Top of THE DATA

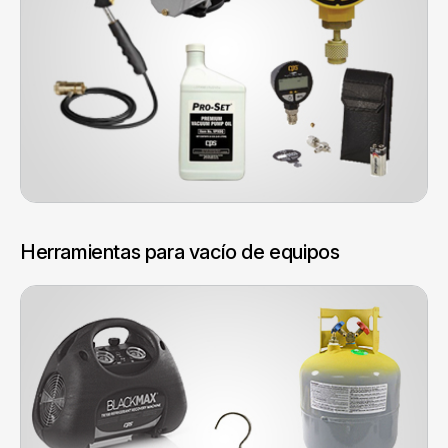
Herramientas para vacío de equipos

Bottom of THE DATA
Top of THE DATA

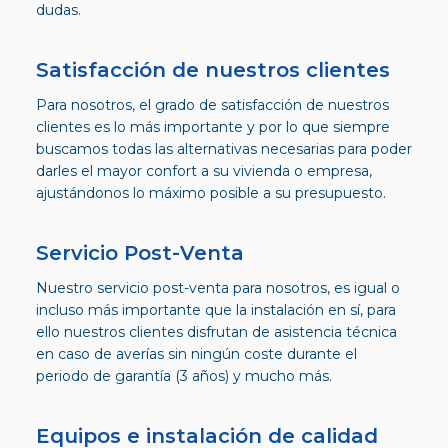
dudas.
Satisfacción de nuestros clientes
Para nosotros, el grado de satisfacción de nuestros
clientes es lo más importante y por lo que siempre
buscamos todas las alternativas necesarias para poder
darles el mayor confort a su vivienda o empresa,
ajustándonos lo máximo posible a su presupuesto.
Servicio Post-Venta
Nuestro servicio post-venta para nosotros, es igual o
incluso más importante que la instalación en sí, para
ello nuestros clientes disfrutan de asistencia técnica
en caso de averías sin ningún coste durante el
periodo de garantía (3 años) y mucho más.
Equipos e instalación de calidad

Bottom of THE DATA
Top of THE DATA

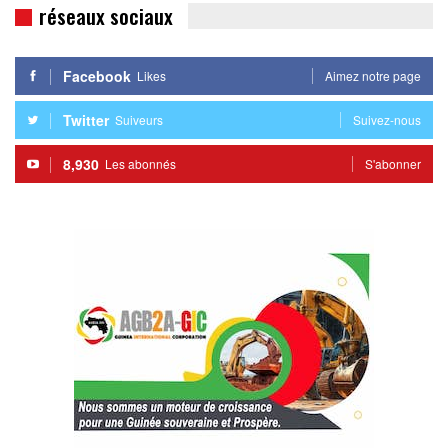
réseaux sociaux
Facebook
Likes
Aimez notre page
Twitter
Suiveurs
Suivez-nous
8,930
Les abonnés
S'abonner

Bottom of THE DATA

TASK OBJECTIVE: Count the lines in the records above that contain the string "nuestros", treating uppercase and lowercase as different. Give only the number.

THE ANSWER: 3